もう一つは、戦国時代を世界史的な視点で捉えるべきだと考えており、それを描くには、主要な合戦に主役級で参加し続けた家康が主人公として最適だからです。

山口 これまでの学校教育で日本史は、世界史と切り離されて内向きにしか教えられてこなかった傾向がありますね。

安部 戦国時代、16世紀半ばごろからポルトガルが石見銀山(島根県)の銀を狙って鉄砲を売り込み、キリスト教の宣教師を仲介役とした南蛮貿易が始まりました。これを機に産業構造が変化し、農業を国家運営の基礎とする「農本主義・地方分権」的な体制から、外国との貿易によって国富を増大させ、財源や権限を一元化する「重商主義・中央集権」へと転換していきます。

山口 そうした時代の流れに乗って台頭してきたのが織田信長や豊臣秀吉ですね。一方で家康は苦難に翻弄された半生のように見えます。

安部 信長は「直線的」、秀吉は「多角的」であるのに対して家康は「らせん的」。同じ所を回っているようで、少しずつ上昇しているような生き方だったのではないでしょうか。

家康は幼少期から人質生活を送り、いつ首を切られるか分からない青年時代を過ごしました。その後も信長の命令で妻と長男を殺さざるを得なくなるような困難に直面しましたが、耐え抜くことができた背景には「平和な時代をつくりたい」という高い理想や使命感があったからだと思います。

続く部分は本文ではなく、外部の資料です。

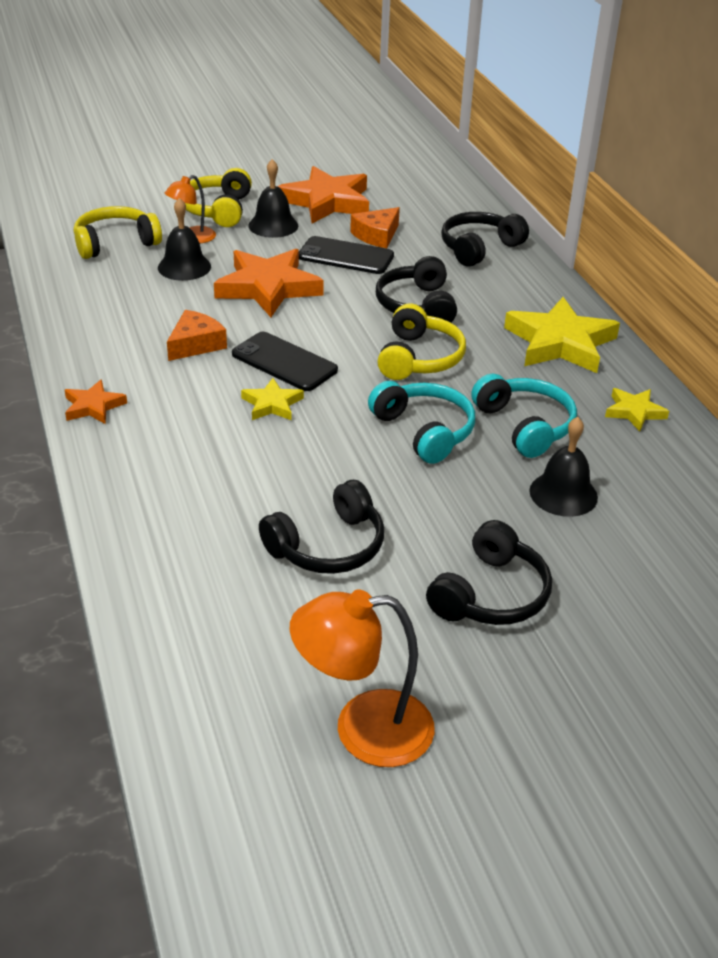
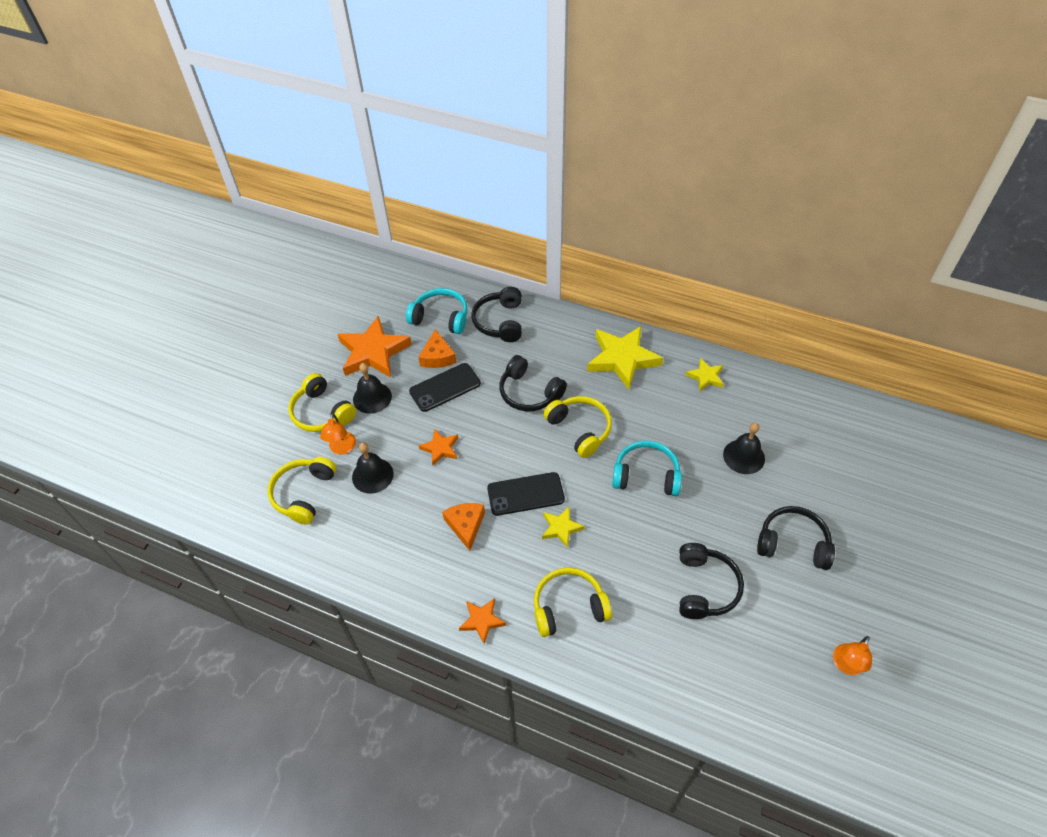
camera: 45 degrees left, 15 degrees up
orange star [214,249,324,317] -> orange star [418,429,458,465], size x0.51
orange lamp [289,589,435,767] -> orange lamp [833,636,872,675], size x0.59
black headphones [426,520,552,625] -> black headphones turned 60 degrees counterclockwise [757,506,835,570]
turquoise headphones [471,374,577,458] -> turquoise headphones moved to [406,288,468,334]
none -> yellow headphones [534,567,612,637]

山口 私も、青春時代を過ごした茨城県立水戸第一高校の校是「至誠一貫(誠意を貫き通すこと)」「堅忍力行(困難を強い意志で耐え、努力して実行すること)」が励みになっています。

安部 前途が見えない時代こそ、自分自身を支える信念が重要ですね。

■江戸期にもあった地方創生。党を挙げて新たな活性化へ

山口 信長の政治路線を受け継いだ秀吉は天下統一を果たしますが、大量の人員や費用を投入した朝鮮出兵の失敗で日本社会を疲弊させてしまいます。

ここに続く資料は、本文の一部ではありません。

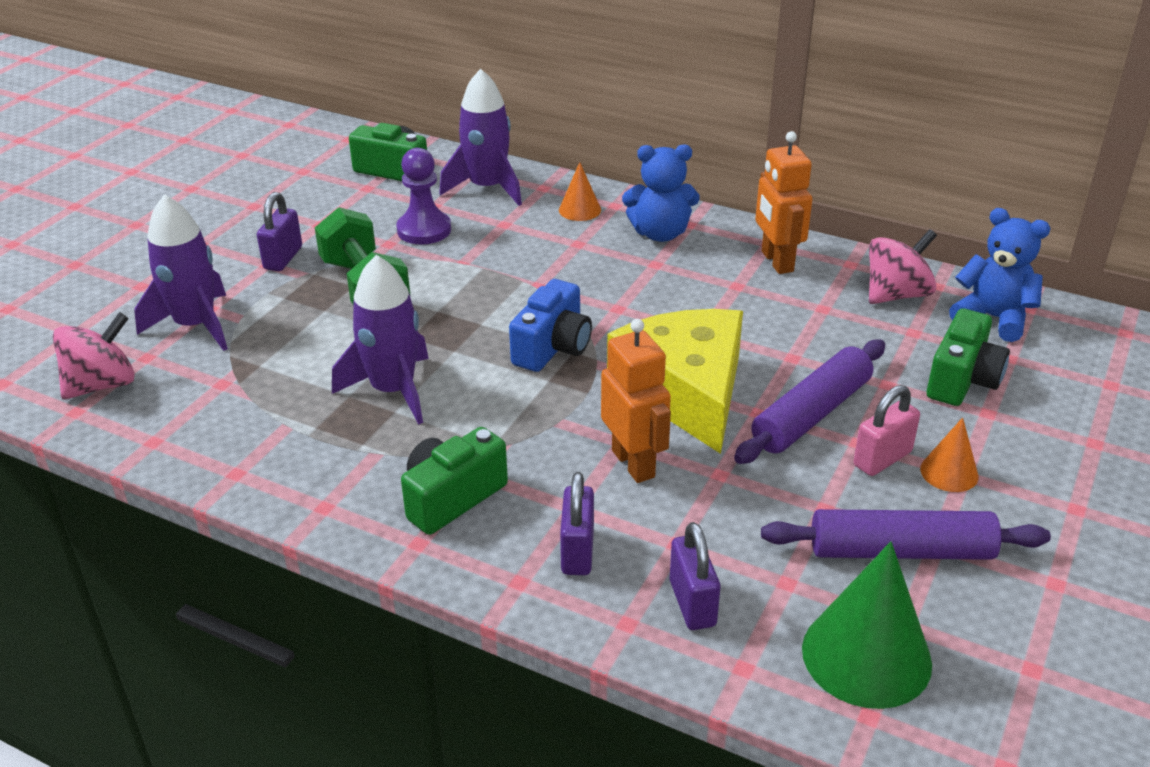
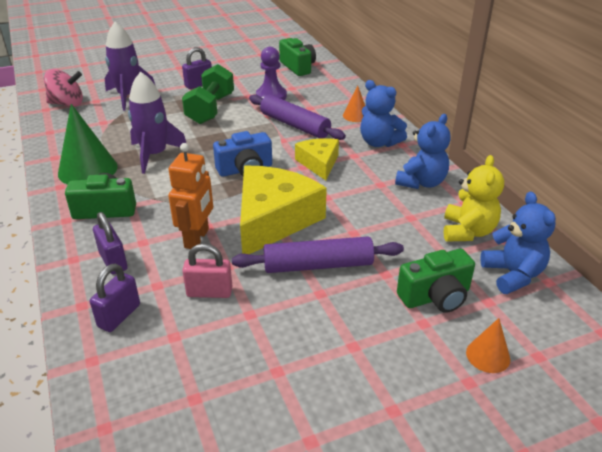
camera: 40 degrees right, 0 degrees up
purple rocket [439,69,522,206] -> none
purple padlock [560,472,594,575] -> purple padlock turned 75 degrees counterclockwise [93,212,128,274]
orange robot [755,131,812,274] -> blue teddy bear [395,114,451,189]
purple rolling pin [761,509,1051,560] -> purple rolling pin moved to [249,94,346,140]
green cone [802,541,932,709] -> green cone moved to [58,104,118,185]
pink padlock [854,385,920,476] -> pink padlock moved to [182,244,232,298]
pink spinning top [869,229,937,304] -> yellow teddy bear [444,155,504,241]
orange cone [920,417,979,492] -> orange cone moved to [466,318,510,373]
none -> yellow cheese [295,138,339,180]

安部 朝鮮出兵が秀吉の死によって1598年に終結した後に日本をどのように立て直していくべきか、諸大名は選択を迫られました。1600年の関ケ原の戦いは、信長・秀吉が進めた重商主義・中央集権を選ぶか、家康の農本主義・地方分権を選ぶかという争いでもありました。

山口 興味深い視点です。

安部 重商主義は効率的に経済を発展させますが、欲望の制御が難しく、エゴイズムの社会に陥る弊害があります。農本主義を採用した江戸時代は、地方分権的な統治や商業の抑制などで貧富の差が広がり過ぎないようにしました。身分の固定化も、家の生業を守ることができるようにするという側面があったと思います。こうした取り組みによって江戸時代は、およそ250年にわたり戦乱がほとんどない時代となりました。

山口 その上で江戸時代は、地域の特性を生かした特産物の生産が各地で推奨されました。静岡ではお茶、和歌山ではミカンなど、今も名産品として愛されています。これは現代の地方創生に当たるといえます。

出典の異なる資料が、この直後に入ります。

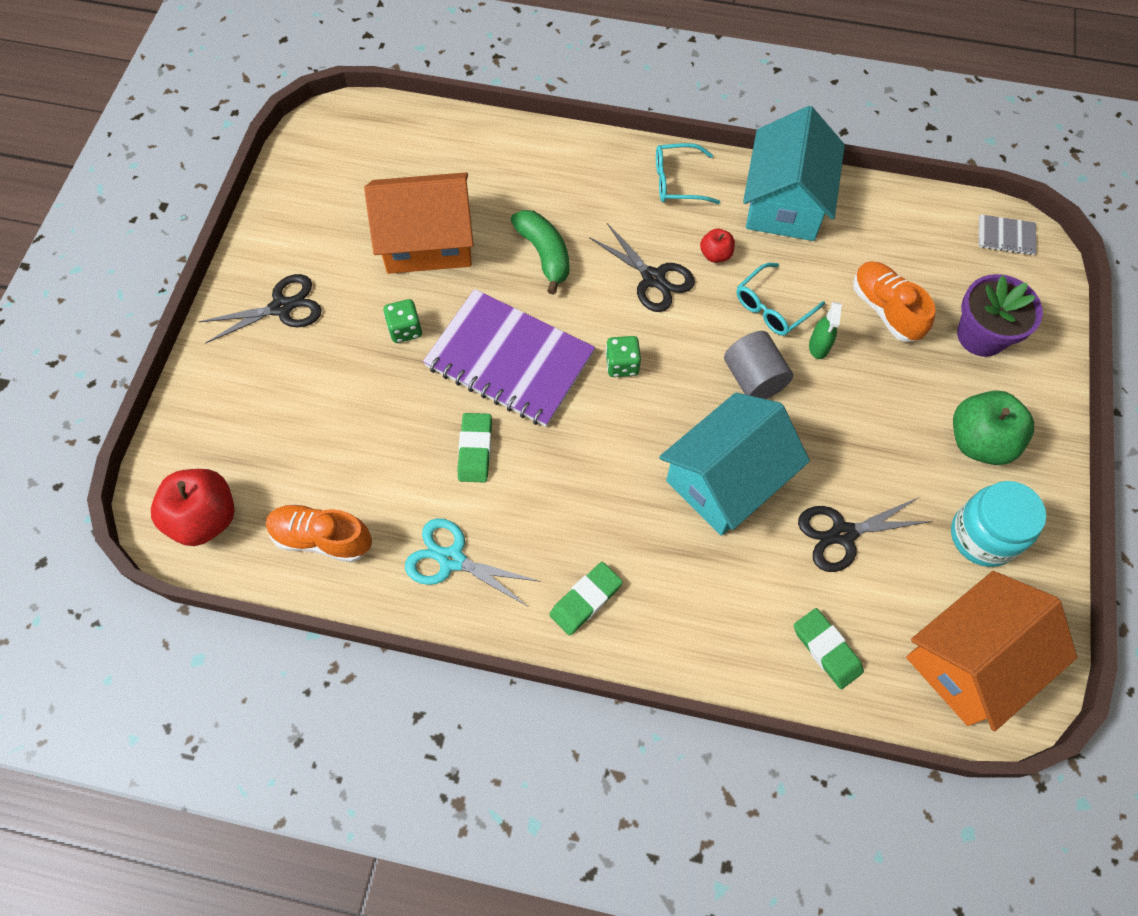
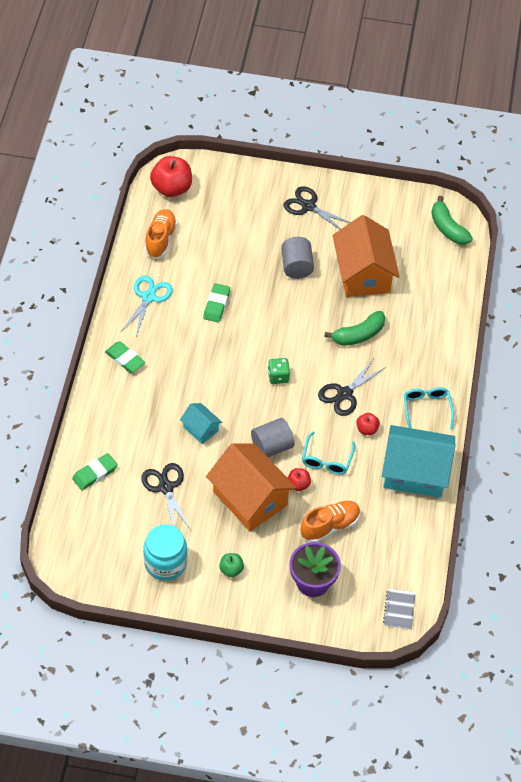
camera: 85 degrees right, 10 degrees down
black scissors [198,274,322,344] -> black scissors turned 150 degrees clockwise [283,186,351,229]
green dice [383,299,422,343] -> grey cylinder [281,237,314,279]
purple notebook [423,289,595,427] -> none
green eraser [458,413,492,483] -> green eraser turned 75 degrees counterclockwise [203,283,230,323]
turquoise house [659,393,810,536] -> turquoise house [180,403,222,444], size x0.48
turquoise glasses [736,263,825,336] -> turquoise glasses turned 120 degrees counterclockwise [302,431,355,475]
green spray bottle [809,302,842,359] -> red apple [288,468,311,491]
orange house [906,571,1077,731] -> orange house moved to [206,443,296,531]
green apple [953,390,1034,465] -> green apple [219,553,244,577], size x0.51
none -> green banana [431,196,473,245]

安部 日本は世界的に見ても農業の宝庫です。各地の強みを生かして地方でも食べていける社会になれば、過疎化や社会保障などの課題解決に貢献できるのではないでしょうか。

■公明は平和主義と庶民主義の貫徹を

山口 現代日本は新自由主義経済が強調され過ぎた結果、都市部に人やモノが集中し、地方との格差が広がっています。この格差を是正するには、国の画一的なやり方ではなく、地方の自発的な力を大事にするべきです。ただし、地方の取り組みだけでも限界があるので、国と地方のネットワークが重要になります。公明党は地方議会から出発した現場主義の政党です。今春には統一地方選があります。地方に注目が集まる年だからこそ、党の全国津々浦々のネットワークの力を生かして各地域の発展に貢献したいと思います。

安部 公明党には、ぜひ地方の再生と、それを担う人材を育てる教育に力を入れてほしい。そして、持ち味である平和主義と庶民主義を貫徹してほしいと願っています。

山口 はい。地方がそれぞれの魅力を生かして栄えていく、希望の時代をつくるために頑張ります。

あべ・りゅうたろう

1955年、福岡県生まれ。国立久留米工業高等専門学校卒業。図書館司書として働きながら小説を執筆。90年に『血の日本史』で作家デビュー。2013年に『等伯』で直木賞受賞。15年から長編『家康』の連載を開始。近著に作家の佐藤優氏との共著『対決!日本史』1~3(潮出版社)。